Barry Everitt
writes:
My oldest
friend, companion and partner Hugh Nolan. R.I.P.
On Monday the 2nd November 2009 Bex and I were at Tottenham Hale Station
waiting for the train to Stansted Airport and a weeks break from London at
our villa in North Cyprus. I had written to Hugh a week or so before,
chatting about life, Arsenal football and wishing him well on recovering
from another bout of illness that had brought him back to Australia months
back from his home in Vietnam.
My mobile rang and it was Deborah, Hugh's long time wife, telling me that
Hugh's illness was severe and his fight against the cancer was drawing to
a close. She was sitting with him at his bedside talking to me and if he
stopped breathing she would probably drop the phone. She didn't drop the
phone for the 45 minutes we talked, she did tell me of his brave fight to
retrieve a life from a disease determined to end it. He'd fought the pain
with his usual gentleness and dignity, never offering a cruel word or
curse towards it, he had always been a truly gentle loving man.
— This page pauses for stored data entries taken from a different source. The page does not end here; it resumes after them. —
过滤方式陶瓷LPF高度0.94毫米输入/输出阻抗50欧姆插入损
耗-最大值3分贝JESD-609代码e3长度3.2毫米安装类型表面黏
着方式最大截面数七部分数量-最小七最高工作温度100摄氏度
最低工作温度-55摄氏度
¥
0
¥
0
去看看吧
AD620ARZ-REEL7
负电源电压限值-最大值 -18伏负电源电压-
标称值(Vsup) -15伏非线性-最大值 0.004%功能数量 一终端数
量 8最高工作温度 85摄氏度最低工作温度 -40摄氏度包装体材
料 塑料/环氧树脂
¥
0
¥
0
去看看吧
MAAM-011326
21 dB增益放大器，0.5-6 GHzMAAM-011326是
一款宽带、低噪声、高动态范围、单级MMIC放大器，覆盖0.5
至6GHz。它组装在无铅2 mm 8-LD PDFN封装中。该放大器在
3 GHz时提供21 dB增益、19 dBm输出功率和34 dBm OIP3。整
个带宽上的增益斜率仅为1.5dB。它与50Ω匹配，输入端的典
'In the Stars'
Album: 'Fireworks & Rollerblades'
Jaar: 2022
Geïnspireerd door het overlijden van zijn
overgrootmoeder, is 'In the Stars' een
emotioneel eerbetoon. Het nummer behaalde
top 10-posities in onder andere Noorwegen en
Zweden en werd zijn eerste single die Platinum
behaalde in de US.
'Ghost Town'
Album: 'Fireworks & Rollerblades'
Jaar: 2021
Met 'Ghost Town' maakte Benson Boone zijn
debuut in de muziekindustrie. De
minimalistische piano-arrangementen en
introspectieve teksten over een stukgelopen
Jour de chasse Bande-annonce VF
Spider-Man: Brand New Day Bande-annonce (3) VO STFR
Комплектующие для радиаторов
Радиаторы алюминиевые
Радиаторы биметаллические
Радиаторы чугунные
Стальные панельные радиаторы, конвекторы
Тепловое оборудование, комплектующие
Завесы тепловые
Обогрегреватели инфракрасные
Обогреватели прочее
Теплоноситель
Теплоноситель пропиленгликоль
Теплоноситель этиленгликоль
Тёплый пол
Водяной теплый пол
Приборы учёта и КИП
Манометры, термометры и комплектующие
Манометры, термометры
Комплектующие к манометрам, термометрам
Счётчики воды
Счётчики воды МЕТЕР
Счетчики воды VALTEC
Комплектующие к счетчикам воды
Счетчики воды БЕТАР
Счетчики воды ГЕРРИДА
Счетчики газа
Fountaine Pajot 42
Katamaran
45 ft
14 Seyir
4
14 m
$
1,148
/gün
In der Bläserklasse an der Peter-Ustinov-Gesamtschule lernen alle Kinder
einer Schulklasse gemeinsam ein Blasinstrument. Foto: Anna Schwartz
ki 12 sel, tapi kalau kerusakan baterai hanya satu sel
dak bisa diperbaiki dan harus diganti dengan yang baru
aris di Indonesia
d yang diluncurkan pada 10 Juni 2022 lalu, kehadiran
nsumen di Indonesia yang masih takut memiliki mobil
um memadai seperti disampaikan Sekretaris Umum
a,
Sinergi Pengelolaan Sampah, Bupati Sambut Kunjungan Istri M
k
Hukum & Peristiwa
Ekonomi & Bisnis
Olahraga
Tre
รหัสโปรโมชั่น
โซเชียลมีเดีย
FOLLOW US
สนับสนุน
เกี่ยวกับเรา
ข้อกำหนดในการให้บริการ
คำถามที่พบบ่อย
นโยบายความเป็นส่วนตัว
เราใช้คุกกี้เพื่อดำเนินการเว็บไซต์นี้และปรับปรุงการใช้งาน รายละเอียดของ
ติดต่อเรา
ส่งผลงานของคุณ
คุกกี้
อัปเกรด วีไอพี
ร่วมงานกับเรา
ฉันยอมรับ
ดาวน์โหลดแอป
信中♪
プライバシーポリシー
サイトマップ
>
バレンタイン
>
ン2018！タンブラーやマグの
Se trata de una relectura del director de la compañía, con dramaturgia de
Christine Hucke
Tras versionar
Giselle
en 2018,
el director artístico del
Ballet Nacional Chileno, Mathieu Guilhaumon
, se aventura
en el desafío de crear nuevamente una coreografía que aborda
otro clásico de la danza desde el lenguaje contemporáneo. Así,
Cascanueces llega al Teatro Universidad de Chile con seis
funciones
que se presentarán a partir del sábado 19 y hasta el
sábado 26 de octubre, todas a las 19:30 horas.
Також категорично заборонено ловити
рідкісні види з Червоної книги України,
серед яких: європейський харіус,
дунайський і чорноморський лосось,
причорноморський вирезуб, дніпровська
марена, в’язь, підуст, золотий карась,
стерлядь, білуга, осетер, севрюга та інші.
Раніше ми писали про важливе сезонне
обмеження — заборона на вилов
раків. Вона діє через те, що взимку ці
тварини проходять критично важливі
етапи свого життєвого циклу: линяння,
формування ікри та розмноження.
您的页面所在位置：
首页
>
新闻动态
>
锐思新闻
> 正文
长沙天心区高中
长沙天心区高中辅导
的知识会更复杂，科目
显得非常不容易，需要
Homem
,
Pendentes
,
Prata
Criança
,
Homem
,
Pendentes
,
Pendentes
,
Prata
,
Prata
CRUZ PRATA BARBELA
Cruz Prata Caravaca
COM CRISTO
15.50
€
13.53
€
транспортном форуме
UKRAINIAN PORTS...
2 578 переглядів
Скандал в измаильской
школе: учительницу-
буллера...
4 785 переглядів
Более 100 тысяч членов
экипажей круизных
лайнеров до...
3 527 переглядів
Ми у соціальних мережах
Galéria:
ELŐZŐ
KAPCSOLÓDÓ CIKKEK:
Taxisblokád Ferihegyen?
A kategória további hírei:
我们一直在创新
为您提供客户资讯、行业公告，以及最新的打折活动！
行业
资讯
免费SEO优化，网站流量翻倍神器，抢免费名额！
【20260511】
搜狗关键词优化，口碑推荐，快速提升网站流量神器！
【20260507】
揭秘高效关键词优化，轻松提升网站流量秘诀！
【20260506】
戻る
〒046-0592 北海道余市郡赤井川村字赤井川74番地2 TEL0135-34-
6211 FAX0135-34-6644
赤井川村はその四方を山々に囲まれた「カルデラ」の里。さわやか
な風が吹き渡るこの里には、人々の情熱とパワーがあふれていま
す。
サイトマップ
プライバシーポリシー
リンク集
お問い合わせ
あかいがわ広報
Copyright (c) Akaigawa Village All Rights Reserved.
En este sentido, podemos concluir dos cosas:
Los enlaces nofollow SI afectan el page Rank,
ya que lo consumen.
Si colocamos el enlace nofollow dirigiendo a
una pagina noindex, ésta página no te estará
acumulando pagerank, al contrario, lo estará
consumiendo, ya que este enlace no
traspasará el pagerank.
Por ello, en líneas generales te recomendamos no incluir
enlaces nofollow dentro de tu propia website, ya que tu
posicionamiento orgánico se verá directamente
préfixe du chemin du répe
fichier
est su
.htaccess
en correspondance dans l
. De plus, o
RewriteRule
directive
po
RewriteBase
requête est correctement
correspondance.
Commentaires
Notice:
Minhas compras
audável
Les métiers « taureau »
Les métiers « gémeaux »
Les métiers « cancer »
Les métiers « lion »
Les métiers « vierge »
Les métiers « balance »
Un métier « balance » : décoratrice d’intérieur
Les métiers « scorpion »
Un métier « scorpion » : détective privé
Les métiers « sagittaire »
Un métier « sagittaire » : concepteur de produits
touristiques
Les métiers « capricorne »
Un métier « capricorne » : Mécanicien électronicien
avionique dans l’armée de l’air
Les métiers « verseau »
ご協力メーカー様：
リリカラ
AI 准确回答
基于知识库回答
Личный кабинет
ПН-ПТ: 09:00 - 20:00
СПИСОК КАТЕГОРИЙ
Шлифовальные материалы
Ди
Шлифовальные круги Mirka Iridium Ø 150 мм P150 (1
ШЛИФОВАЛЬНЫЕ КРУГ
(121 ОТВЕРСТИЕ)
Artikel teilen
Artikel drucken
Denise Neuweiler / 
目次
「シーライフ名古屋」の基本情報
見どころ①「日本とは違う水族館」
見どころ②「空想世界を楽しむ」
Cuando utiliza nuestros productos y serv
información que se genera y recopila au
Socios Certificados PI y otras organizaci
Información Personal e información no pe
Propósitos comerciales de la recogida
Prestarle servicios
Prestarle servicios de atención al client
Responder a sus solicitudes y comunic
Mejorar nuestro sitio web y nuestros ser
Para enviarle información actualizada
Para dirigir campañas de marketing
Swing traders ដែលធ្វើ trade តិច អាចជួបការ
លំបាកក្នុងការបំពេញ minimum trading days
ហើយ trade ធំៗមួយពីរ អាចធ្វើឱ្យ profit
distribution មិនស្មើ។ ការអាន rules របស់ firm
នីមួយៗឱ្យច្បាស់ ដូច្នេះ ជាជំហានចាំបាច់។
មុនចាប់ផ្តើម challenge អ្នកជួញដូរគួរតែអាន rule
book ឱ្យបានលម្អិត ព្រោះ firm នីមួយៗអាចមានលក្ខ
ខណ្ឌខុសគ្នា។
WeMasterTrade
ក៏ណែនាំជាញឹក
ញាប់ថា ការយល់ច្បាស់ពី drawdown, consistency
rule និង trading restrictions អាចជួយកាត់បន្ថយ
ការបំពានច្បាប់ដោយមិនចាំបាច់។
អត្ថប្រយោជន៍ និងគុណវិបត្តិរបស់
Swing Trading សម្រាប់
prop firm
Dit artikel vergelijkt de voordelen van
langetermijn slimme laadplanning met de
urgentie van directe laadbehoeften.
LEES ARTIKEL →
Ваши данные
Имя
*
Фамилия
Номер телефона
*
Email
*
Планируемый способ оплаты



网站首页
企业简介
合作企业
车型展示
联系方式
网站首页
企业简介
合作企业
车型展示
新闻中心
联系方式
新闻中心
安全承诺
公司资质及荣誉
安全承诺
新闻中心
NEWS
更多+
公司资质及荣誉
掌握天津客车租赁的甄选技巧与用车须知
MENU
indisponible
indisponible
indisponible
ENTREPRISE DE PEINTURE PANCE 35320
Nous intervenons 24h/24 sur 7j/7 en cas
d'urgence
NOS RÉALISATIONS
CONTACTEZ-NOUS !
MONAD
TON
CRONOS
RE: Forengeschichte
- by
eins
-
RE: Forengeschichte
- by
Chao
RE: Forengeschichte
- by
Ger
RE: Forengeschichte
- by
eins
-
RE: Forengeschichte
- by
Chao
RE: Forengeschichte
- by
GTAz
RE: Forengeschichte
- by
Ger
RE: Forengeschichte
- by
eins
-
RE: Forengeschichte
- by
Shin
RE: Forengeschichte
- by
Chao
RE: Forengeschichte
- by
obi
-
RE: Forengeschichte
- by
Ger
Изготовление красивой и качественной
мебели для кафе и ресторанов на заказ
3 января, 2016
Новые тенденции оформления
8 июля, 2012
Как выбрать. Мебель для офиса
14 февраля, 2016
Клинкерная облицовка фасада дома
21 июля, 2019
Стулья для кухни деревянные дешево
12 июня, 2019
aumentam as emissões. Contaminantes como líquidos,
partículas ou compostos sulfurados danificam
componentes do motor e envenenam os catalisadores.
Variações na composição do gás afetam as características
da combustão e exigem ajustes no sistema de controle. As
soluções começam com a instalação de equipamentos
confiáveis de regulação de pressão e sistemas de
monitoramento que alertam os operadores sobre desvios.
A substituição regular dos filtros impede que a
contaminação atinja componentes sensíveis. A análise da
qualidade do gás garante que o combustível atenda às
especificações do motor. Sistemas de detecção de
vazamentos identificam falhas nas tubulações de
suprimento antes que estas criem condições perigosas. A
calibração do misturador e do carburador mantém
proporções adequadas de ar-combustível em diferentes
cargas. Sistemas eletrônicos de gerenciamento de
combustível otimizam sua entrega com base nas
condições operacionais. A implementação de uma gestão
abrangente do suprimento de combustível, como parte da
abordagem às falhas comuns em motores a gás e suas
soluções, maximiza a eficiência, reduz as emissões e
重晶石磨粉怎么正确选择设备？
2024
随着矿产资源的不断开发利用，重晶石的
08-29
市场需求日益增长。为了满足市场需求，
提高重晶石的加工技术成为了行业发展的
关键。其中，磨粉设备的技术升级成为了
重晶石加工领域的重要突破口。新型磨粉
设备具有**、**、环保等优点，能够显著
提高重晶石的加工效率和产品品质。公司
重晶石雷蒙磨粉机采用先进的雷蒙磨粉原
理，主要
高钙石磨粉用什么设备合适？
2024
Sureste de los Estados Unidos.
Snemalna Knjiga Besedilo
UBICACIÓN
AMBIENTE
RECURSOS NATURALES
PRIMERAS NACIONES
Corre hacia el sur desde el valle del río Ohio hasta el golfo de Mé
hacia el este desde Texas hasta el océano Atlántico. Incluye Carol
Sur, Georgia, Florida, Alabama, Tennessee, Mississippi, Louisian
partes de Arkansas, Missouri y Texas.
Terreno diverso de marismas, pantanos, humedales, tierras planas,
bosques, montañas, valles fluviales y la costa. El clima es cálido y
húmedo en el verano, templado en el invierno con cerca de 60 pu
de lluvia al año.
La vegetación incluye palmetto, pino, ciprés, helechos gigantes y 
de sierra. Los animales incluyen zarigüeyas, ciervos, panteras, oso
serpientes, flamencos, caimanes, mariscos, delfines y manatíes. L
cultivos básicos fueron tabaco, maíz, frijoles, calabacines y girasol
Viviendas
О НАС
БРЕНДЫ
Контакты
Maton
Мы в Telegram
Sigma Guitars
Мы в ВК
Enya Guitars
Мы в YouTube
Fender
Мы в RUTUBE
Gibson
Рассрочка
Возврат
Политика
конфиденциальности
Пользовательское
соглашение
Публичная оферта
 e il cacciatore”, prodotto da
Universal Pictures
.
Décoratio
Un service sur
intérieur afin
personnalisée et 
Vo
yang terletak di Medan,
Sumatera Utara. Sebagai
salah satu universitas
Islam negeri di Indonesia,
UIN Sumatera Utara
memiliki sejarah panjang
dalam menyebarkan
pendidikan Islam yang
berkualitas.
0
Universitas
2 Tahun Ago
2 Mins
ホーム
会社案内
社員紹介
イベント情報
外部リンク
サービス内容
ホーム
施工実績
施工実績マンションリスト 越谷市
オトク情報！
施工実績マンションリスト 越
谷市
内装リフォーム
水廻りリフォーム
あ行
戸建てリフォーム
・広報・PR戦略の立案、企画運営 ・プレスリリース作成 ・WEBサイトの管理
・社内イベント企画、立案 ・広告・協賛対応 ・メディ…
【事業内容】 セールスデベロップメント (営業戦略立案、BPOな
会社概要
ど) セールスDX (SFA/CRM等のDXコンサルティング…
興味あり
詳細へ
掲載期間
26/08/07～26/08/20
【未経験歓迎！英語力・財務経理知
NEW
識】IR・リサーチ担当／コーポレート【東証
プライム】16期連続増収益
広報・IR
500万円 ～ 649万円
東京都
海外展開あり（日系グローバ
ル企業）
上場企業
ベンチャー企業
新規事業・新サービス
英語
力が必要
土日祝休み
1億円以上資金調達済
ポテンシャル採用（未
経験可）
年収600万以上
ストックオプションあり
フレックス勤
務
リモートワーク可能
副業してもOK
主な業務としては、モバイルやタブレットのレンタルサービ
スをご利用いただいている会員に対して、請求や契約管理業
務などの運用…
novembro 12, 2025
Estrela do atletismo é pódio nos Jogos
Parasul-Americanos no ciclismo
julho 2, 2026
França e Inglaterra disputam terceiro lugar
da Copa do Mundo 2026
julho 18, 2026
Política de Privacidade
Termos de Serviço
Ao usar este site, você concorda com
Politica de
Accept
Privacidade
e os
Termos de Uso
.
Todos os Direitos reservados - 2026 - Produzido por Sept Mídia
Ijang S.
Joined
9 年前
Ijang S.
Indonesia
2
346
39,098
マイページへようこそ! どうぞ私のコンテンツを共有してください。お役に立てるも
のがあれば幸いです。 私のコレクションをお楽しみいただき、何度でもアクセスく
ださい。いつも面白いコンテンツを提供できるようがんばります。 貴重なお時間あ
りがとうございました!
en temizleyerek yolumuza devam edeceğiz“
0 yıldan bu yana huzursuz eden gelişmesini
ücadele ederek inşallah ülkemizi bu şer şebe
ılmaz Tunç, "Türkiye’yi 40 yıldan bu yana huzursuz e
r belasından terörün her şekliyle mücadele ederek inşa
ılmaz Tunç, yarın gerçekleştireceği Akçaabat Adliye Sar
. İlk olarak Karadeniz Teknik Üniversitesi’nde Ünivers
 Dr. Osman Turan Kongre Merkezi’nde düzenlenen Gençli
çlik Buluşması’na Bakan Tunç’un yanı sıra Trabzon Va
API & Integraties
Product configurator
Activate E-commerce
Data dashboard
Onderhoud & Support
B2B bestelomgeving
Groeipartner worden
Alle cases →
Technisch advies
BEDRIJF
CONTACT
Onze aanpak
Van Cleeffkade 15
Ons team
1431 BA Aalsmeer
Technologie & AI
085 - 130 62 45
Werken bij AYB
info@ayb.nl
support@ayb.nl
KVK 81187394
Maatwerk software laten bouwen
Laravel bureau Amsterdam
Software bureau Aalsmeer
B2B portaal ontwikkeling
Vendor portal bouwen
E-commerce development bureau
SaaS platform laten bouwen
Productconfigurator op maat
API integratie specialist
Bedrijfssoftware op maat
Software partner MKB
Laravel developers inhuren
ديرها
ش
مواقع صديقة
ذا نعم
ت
We talked of their scuppered plans of building a holiday retreat on their
beach front land in China Bay Vietnam, of her success with her first book
and how the advance was perfectly timed to help out with his medical
bills, how he had written a bunch of radio show programmes, read books and
listened to his beloved music.
He had written to me three months earlier telling me his day was spent
sitting weakened in his chair watching the waves spread themselves over
the beach in front of his house then retreat back into the blue ocean for
another try. We had talked through e-mails of my visit to Hanoi six years
previous, the trip up to the mountains of Sapa and our weekend of sailing
in Halong Bay, the caves we explored on the Christmas we shared together.
He was editing the English written tourist and ex-pats bi-weekly magazine
Time Out ( nothing to do with London's TO), he loved Vietnam.
So bless him, peace be with him and remember all the great radio, writing
and love he gave to the world.....if only more people could have his sense
of being on the planet we would be in a far far better place now.